Condition monitoring helps build a better playing surface

Jan. 14, 2015
Thomas Wilk explains why facilities managers and engineers are the unsung heroes.

It looks so simple, elegant really, the way that curlers slide with their stones, the way the rocks glide cleanly down the sheet, the sweepers who brush the ice to nudge the stone toward its intended destination – none of which would be possible without a finely calibrated playing surface.

By now we all know that skills which look simple on the surface often require considerable behind-the-scenes time, energy, knowledge, and resources to execute. In his book Outliers, Malcolm Gladwell cites 10,000 hours as the investment of time required for a practitioner to be able to move from good or very good to outstanding, the point at which hard work turns invisible and brilliance is taken for granted.

Malcolm Gladwell, meet Shawn Olesen, Ice Technician for the United States Curling Association (USCA). Shawn and hi co-workers are responsible for building and maintaining the playing surfaces at all USCA events, as featured in our What Works story.

To do this, Olesen and an ice maintenance crew of 4-6 use a variety of condition monitoring techniques and technologies including infrared thermography to ensure that playing conditions are world-class and game-ready. “We also use remote sensors to monitor the ice and atmosphere constantly: ice temp, air temp, humidity, dew point, and brine temp,” Olesen says.

Some of these ideal conditions include:

  • Ice temperature: 23.5 °F
  • Air temperature 4 feet above the ice: 40 °F
  • Water temperature for each of two pebbling applications: 67 and 140 °F
  • Indoor humidity: 42%
  • Time between floodings to ensure the ice doesn’t crack: 5 hours

Even with a dedicated crew, setup can require 4-5 days of work. However, what caught my attention the most was the preventative mindset that permeates Olesen’s approach across both setup and game play. “We are always better off if we can anticipate an issue rather than reacting to a problem,” Olesen says. “For most of us on the Ice Crew, it isn’t a successful event unless we are not noticed.”

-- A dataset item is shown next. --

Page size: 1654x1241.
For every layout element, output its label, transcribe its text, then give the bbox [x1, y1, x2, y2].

Does that approach sound familiar?

Supporting the USCA ice crews at each event is a small army of facilities managers and engineers, each of whom collaborate with the USCA team to ensure that the air handling system, dehumidification capabilities, and water quality in each facility can support a game-ready curling surface from when the first stone is thrown to the last.

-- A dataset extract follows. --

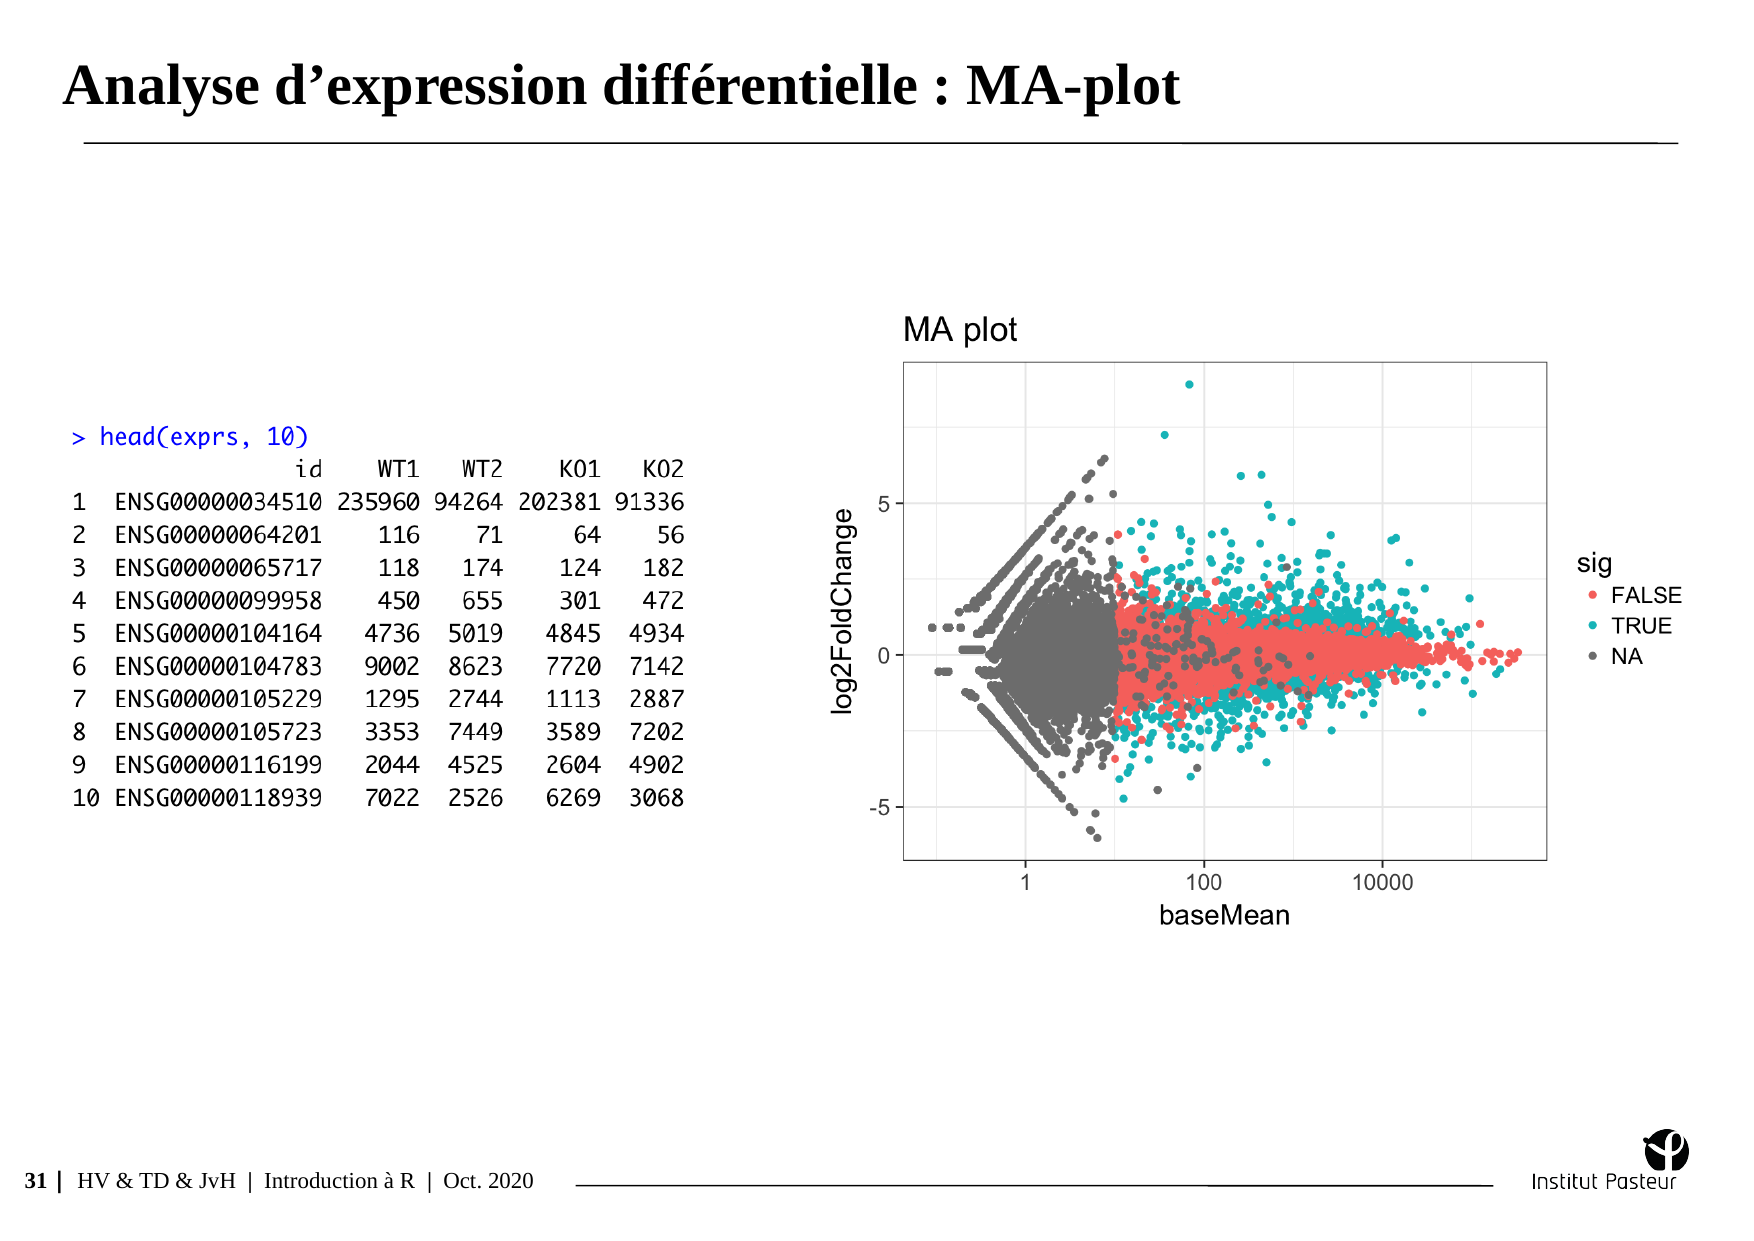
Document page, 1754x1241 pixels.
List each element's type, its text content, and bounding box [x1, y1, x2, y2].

One brief point of business: our cover story on additive manufacturing (i.e., 3D printing) has been moved to the February issue, in order to give the story a bit more time to be trimmed, smoothed, and sealed. In the meantime I hope you enjoy this month’s lineup, and if you’re in Kalamazoo MI next month for the USA Curling Nationals, give a wave and high-five to Shawn and the ice crew.